I think what you are looking for though is a better job, not to be a business operator. Check with some other companies.


----------



## georgepsi (Jul 24, 2013)

I just need to go back ok my own that will make me happy to have freedom of my schedule


----------



## wyrickmech (Mar 16, 2013)

georgepsi said:


> The employees I manage make make over 10k more then me I do understand that I'm just a manager and I don't get dirty but I have no life my phone goes off all the time it kind of worse then my own business Planning on going back into my own business because of the freedom


ask for 20k more and explain your opinion of why. You might be surprised of the answer. No field hand should make more than the guy they are working for. Just think of it this way if a Forman made less than a crew member what would he do? That's right raise or I walk. You have all the cards in your hand use them!


----------



## Phat Cat (Apr 1, 2009)

If you go back out on your own, won't you still have the phone calls? 

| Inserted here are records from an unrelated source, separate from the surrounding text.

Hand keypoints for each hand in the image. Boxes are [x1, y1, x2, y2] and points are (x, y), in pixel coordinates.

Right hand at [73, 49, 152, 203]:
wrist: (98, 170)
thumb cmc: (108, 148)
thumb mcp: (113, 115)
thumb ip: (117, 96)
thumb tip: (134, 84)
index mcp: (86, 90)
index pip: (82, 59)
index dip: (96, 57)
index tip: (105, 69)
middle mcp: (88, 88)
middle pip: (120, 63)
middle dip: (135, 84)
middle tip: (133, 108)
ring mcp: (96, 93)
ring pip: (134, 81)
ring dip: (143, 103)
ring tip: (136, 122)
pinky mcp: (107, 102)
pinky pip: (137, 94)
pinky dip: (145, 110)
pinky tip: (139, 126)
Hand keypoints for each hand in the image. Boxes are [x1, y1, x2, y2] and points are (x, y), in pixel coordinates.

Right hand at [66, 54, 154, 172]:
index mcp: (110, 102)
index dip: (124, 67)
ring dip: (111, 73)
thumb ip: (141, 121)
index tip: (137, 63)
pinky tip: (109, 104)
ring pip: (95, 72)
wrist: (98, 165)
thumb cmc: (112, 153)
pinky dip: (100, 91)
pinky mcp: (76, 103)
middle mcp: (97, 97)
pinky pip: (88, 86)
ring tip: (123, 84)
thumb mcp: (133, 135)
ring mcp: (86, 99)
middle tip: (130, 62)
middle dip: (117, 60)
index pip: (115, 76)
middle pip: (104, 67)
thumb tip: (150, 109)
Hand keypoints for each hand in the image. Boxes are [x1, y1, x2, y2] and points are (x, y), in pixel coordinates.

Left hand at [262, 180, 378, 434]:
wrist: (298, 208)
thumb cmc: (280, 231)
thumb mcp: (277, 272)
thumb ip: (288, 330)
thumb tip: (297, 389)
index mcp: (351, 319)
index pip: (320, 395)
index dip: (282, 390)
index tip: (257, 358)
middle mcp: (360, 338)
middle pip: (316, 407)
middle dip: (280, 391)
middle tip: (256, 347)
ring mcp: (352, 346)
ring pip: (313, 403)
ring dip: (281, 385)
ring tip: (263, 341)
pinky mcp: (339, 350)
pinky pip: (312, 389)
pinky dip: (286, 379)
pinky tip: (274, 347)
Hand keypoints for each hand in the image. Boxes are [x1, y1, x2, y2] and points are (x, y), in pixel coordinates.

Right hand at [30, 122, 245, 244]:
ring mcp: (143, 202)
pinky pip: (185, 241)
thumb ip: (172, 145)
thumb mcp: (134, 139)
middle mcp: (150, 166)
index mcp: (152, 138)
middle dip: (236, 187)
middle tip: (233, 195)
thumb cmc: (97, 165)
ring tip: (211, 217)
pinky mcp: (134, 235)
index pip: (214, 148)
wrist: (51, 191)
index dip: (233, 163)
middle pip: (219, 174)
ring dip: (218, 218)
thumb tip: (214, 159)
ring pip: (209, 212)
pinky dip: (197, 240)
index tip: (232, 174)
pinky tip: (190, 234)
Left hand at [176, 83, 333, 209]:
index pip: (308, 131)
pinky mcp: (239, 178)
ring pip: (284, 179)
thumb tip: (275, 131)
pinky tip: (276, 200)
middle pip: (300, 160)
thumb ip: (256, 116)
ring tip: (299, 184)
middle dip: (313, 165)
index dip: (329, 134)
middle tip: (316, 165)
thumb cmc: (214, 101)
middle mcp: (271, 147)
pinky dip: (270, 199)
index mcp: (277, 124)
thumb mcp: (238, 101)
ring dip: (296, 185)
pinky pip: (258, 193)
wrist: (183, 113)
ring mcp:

If money isn't the real issue, why not ask for the freedom you desire?


----------



## plbgbiz (Aug 27, 2010)

georgepsi said:


> I just need to go back ok my own that will make me happy to have freedom of my schedule


So it is not that you are being short changed. This never really was about the money, was it? No matter what they pay you still will not have the "freedom" you think will come by being on your own. Nothing wrong with that. 

You just need to be honest with them and start being honest with yourself while you're at it. It is unfair to make them the excuse for your desiring a different lifestyle.


----------



## mtfallsmikey (Jan 11, 2010)

Personally would not let the owner use my Master's for pulling permits, etc., without a legal agreement, liability insurance to CYA, and enough additional $$ for the extra headaches this will give you.


----------



## MACPLUMB777 (Jun 18, 2008)

mtfallsmikey said:


> Personally would not let the owner use my Master's for pulling permits, etc., without a legal agreement, liability insurance to CYA, and enough additional $$ for the extra headaches this will give you.


I AGREE !
THE ONLY TIME I DID THIS I OWNED PART OF THE COMPANY AND HAD A STEAK IN SEEING PROSPER ! :thumbup:


----------